§ TASK BRIEF: Go through the data below. Pull out every line that has the word "errar".

=====

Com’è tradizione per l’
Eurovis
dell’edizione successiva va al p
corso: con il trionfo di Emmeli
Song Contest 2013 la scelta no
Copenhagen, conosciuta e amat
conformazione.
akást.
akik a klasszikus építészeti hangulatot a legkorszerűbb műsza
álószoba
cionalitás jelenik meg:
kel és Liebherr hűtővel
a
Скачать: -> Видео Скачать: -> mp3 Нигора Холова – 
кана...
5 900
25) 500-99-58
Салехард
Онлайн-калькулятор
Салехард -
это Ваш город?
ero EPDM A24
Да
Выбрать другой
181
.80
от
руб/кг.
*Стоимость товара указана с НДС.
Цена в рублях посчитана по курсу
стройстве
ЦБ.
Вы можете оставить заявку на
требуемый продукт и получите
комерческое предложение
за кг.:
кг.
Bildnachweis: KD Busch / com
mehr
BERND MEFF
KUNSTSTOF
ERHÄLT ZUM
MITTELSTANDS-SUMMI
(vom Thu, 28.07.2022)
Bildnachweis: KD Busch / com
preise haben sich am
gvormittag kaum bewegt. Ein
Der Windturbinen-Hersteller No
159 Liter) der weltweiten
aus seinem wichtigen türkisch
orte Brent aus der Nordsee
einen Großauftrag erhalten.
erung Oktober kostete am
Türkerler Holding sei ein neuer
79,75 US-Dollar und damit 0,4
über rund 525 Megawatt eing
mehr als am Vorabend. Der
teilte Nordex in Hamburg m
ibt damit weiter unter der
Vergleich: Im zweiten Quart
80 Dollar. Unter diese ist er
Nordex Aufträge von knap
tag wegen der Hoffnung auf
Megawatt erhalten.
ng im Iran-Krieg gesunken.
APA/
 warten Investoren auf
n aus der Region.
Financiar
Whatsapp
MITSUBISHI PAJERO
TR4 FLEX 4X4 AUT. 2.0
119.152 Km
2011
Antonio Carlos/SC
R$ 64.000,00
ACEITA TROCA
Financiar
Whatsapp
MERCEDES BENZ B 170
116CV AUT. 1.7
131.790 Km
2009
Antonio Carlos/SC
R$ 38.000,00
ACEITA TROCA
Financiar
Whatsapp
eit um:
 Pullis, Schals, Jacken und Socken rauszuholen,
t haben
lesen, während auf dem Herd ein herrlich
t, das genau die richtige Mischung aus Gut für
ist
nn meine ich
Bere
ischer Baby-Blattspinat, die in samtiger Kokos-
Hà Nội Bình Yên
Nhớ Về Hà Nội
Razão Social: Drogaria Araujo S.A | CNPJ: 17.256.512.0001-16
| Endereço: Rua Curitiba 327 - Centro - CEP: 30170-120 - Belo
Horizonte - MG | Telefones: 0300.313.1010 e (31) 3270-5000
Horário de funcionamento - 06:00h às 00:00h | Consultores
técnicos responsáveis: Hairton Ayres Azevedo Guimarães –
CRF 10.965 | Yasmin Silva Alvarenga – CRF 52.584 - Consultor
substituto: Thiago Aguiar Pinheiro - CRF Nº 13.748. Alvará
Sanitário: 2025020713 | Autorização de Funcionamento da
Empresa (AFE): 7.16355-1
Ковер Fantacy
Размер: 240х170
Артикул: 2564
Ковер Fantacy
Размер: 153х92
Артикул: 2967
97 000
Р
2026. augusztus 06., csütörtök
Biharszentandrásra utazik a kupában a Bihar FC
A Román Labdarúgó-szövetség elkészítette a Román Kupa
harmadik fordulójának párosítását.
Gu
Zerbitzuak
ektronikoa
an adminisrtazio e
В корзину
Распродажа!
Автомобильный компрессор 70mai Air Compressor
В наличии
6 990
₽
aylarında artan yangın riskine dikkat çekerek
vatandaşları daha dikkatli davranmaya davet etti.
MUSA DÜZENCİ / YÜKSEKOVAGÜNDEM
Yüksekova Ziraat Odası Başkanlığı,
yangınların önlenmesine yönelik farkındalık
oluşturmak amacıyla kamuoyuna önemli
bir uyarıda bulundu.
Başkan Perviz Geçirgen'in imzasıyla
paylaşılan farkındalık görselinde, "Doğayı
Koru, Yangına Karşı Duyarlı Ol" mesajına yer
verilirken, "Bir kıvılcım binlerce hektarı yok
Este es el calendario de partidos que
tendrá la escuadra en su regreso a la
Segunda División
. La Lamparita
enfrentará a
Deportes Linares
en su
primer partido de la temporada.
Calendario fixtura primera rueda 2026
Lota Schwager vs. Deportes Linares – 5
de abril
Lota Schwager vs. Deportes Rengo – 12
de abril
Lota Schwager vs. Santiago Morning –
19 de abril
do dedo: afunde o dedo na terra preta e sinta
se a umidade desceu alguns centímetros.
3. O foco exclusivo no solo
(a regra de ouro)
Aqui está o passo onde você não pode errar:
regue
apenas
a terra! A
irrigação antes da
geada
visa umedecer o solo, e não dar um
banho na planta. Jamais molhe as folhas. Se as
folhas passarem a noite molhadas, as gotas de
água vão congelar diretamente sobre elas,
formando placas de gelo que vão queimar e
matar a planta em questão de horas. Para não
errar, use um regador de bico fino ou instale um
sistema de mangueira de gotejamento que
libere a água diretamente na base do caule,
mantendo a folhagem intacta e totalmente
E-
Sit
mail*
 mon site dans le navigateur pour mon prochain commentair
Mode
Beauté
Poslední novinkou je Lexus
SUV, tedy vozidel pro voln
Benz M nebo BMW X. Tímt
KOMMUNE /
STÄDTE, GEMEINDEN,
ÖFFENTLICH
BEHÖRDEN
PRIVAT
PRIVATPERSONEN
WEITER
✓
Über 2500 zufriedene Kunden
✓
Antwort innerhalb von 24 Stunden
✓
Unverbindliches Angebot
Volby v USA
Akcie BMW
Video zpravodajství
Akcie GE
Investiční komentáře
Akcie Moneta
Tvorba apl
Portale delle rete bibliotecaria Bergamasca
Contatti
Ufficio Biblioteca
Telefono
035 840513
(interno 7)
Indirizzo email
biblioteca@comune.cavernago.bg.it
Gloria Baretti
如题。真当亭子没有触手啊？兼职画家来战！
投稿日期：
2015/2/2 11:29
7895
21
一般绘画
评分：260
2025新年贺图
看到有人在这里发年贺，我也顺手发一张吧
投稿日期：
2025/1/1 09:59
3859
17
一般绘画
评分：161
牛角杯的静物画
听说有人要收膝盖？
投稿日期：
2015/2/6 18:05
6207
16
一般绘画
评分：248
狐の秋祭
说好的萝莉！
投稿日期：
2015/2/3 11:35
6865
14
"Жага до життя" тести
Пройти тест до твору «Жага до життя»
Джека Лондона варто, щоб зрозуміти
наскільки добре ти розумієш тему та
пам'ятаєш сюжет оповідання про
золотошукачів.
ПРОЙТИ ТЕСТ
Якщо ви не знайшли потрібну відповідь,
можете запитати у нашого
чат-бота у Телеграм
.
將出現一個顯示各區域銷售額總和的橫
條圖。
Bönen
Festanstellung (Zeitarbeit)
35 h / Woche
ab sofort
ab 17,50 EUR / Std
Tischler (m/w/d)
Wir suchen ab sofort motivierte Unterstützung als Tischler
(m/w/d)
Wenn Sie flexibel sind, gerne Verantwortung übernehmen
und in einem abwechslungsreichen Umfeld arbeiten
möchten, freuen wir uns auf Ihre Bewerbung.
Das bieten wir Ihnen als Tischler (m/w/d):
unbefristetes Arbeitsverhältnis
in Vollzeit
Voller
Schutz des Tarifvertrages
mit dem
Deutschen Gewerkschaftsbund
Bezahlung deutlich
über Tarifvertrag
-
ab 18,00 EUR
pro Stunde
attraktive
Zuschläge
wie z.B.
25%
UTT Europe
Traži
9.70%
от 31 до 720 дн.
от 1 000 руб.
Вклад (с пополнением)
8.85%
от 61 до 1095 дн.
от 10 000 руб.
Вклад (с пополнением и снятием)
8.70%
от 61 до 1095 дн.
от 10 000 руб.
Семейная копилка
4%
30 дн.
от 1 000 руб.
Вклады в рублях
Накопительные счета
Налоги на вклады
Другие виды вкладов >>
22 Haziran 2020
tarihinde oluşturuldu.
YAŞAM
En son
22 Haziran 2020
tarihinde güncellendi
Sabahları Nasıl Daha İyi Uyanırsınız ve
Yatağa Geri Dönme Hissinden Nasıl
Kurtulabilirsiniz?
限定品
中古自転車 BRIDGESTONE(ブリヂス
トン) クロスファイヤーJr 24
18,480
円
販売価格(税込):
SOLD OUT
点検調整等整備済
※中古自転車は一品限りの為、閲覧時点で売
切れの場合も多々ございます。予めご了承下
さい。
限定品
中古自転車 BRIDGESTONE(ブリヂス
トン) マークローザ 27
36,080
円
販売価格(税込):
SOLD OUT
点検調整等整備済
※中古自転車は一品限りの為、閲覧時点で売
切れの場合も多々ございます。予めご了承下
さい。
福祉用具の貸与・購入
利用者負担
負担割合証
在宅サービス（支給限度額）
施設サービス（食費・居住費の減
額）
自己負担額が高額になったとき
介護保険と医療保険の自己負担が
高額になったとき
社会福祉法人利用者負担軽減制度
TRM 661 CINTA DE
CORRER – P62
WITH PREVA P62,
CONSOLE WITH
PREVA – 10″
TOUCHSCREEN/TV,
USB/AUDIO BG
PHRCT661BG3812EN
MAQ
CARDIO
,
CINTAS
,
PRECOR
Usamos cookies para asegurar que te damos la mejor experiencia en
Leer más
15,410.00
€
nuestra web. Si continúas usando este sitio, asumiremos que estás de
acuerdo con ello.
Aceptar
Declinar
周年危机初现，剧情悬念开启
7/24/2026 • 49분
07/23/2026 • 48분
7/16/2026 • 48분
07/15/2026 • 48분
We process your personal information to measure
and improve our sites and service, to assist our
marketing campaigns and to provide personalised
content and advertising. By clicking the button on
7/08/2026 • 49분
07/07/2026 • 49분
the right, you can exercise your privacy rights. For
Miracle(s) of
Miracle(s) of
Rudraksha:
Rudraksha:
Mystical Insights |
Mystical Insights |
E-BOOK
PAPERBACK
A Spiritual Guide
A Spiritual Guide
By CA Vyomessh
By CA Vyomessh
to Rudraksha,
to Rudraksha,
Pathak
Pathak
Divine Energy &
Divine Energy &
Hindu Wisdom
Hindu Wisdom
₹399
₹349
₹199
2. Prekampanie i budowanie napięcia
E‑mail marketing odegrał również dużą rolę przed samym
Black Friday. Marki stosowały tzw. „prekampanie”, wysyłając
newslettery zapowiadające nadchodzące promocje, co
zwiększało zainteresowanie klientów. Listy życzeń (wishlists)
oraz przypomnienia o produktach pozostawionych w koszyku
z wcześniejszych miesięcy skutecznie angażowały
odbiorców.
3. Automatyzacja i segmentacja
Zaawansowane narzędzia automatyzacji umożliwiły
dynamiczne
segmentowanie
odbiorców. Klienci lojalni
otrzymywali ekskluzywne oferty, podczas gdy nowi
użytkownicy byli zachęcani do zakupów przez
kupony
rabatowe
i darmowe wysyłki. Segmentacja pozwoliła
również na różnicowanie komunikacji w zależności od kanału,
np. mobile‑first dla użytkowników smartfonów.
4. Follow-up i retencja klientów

=====

§ SOLUTION BELOW:
Aqui está o passo onde você não pode errar:
errar, use um regador de bico fino ou instale um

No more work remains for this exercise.